Data on consumer price inflation for April will be published on Wednesday. Headline inflation was 5.9% year on year in March, up from 5.7% in February. Core inflation recorded 3.8% year on year and 0.8% month to month.

“The conflict between Ukraine and Russia has weighed heavily on a number of global commodity prices which were already affected by supply chain constraints linked to the pandemic,” said Investec economist Lara Hodes.

“We expect headline inflation to lift to 6% in April and average 6.3% in the second quarter, as supply-side price pressures continue to mount and spill over to core items,” added Hodes.
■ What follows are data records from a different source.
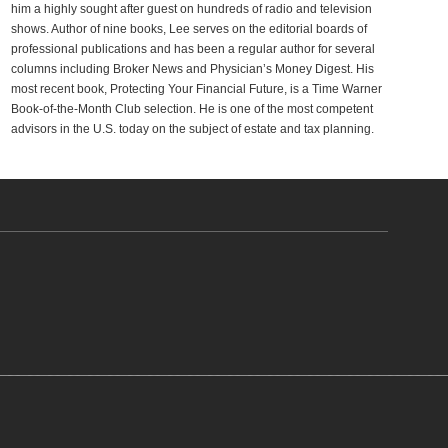
him a highly sought after guest on hundreds of radio and television
shows. Author of nine books, Lee serves on the editorial boards of
professional publications and has been a regular author for several
columns including Broker News and Physician’s Money Digest. His
most recent book, Protecting Your Financial Future, is a Time Warner
Book-of-the-Month Club selection. He is one of the most competent
advisors in the U.S. today on the subject of estate and tax planning.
Also on Wednesday, retail sales data for March will be published. Sales volumes unexpectedly declined in February, falling 0.9% year on year from a robust 7.7% year-on-year increase in the previous month. The month-on-month seasonally adjusted volumes decreased by 0.5% after an increase of 2.3% in January.

“The decline in volume sales is against the backdrop of rising interest rates, higher costs of living and generally low consumer confidence,” the FNB economists said.